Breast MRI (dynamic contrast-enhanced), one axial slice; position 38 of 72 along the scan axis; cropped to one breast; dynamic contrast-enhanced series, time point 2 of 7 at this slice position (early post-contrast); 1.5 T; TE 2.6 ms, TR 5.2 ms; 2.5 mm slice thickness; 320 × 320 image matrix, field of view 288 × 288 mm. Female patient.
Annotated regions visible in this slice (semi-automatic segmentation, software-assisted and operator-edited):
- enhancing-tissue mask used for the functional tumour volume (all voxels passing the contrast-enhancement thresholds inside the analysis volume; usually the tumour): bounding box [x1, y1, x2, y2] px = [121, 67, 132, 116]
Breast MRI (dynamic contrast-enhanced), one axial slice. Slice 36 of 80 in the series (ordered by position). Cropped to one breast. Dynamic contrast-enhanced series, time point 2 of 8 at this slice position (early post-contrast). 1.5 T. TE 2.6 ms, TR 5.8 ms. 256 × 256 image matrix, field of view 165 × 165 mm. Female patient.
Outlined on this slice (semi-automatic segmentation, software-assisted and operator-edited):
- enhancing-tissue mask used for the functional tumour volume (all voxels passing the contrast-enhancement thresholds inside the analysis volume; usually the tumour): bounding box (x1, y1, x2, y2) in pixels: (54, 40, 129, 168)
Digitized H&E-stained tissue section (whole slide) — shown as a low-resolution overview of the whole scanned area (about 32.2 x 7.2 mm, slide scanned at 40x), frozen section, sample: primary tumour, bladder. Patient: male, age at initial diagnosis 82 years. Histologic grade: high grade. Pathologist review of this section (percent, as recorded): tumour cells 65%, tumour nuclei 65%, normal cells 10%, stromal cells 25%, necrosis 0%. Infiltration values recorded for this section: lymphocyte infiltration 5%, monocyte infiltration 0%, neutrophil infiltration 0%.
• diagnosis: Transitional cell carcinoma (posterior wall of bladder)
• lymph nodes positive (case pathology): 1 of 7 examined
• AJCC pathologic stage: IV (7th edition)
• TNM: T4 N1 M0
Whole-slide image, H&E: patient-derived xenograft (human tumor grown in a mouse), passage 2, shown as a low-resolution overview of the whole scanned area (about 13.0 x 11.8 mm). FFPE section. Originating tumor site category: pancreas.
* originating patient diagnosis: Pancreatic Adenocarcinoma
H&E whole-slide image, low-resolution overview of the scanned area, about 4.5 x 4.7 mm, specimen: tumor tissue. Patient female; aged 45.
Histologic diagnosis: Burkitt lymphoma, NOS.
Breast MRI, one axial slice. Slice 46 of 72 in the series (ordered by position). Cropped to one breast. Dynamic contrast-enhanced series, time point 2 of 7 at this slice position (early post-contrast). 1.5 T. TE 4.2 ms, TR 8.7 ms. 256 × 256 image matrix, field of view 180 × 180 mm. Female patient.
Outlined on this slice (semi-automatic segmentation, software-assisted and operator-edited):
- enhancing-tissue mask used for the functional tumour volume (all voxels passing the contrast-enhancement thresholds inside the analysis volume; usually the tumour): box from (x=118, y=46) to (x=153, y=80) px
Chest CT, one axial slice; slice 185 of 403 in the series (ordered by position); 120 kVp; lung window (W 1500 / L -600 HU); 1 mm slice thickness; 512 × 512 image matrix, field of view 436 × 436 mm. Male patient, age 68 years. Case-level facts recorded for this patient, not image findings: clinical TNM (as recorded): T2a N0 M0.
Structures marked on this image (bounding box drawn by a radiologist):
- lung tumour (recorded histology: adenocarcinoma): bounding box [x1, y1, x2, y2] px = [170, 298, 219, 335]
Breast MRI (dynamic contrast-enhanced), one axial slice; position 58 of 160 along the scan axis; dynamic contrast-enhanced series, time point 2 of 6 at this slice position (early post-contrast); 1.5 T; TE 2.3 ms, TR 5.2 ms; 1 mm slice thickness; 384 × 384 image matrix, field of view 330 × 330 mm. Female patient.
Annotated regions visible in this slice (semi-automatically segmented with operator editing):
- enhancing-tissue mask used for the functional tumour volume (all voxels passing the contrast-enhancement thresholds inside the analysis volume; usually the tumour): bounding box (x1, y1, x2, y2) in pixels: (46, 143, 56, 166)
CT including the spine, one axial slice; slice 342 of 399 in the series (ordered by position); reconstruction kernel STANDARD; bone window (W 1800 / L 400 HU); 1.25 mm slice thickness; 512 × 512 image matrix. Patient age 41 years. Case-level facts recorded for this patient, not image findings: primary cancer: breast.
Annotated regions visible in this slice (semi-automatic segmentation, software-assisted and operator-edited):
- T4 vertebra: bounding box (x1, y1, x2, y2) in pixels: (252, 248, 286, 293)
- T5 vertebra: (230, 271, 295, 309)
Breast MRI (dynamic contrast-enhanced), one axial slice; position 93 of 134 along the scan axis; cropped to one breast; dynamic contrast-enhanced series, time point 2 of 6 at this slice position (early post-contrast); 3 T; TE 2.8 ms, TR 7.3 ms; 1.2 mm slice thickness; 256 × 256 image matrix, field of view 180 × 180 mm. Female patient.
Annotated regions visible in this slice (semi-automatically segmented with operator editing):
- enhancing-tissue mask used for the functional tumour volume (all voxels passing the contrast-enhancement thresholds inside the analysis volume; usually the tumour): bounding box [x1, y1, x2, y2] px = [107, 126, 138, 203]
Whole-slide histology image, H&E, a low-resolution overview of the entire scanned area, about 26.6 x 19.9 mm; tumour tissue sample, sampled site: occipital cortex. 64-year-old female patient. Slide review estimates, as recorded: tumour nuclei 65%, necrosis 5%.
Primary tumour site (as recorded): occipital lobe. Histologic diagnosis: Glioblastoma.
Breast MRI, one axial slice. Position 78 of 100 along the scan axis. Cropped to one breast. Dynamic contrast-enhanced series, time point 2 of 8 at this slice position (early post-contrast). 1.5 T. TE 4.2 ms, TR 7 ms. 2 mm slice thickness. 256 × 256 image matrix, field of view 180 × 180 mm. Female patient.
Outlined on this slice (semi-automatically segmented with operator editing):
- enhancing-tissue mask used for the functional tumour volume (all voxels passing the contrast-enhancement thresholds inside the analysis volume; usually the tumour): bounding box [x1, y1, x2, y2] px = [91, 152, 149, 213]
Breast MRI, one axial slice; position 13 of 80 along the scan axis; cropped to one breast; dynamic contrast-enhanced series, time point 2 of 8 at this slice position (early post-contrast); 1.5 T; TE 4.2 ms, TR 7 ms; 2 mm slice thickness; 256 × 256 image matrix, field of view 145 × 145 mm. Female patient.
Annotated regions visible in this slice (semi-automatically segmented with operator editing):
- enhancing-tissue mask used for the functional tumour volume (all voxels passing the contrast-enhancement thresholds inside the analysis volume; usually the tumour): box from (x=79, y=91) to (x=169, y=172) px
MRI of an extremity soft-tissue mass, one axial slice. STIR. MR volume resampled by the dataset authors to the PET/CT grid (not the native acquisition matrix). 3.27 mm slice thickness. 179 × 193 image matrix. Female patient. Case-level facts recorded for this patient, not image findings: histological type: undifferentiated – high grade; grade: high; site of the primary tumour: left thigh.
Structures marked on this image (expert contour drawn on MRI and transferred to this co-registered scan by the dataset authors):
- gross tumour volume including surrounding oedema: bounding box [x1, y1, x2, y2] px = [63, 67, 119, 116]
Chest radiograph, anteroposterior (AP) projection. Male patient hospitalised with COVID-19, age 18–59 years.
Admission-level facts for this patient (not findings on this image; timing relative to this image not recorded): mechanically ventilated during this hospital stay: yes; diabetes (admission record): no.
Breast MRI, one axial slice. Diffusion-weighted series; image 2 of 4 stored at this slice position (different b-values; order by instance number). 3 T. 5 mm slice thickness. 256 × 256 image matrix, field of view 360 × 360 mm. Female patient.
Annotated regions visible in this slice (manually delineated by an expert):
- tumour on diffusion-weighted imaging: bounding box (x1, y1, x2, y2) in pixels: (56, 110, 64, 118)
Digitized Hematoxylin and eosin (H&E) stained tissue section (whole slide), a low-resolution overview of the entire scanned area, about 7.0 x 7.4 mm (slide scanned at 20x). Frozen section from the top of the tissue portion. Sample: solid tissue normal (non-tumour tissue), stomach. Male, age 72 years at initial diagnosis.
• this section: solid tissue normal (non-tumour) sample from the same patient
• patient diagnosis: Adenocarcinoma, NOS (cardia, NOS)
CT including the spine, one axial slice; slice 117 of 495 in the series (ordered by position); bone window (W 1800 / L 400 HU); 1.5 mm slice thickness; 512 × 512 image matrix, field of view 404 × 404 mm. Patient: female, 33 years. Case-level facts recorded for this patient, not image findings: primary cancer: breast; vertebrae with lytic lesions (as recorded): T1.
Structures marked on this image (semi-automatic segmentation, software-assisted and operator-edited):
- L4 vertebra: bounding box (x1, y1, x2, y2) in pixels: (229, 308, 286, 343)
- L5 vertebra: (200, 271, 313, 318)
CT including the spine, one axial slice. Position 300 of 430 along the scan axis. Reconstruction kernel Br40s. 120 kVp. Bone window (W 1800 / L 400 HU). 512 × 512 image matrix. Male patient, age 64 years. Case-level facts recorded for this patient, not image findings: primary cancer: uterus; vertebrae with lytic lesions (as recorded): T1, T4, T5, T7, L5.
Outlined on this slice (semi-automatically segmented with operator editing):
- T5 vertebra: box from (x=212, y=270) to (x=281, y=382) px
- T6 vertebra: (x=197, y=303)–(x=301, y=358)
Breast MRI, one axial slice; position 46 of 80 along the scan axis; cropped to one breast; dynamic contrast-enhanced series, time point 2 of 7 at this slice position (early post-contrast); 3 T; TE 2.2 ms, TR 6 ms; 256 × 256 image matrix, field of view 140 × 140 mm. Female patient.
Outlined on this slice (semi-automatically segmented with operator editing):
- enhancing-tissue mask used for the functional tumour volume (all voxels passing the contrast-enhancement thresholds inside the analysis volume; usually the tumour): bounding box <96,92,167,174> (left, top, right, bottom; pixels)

━━━━━━━━

What you return should be only the lines from the line containing "- T6 vertebra: (x=197, y=303)–(x=301, y=358)" through the end of the material above, reproduced exactly, first and last included.

- T6 vertebra: (x=197, y=303)–(x=301, y=358)
Breast MRI, one axial slice; position 46 of 80 along the scan axis; cropped to one breast; dynamic contrast-enhanced series, time point 2 of 7 at this slice position (early post-contrast); 3 T; TE 2.2 ms, TR 6 ms; 256 × 256 image matrix, field of view 140 × 140 mm. Female patient.
Outlined on this slice (semi-automatically segmented with operator editing):
- enhancing-tissue mask used for the functional tumour volume (all voxels passing the contrast-enhancement thresholds inside the analysis volume; usually the tumour): bounding box <96,92,167,174> (left, top, right, bottom; pixels)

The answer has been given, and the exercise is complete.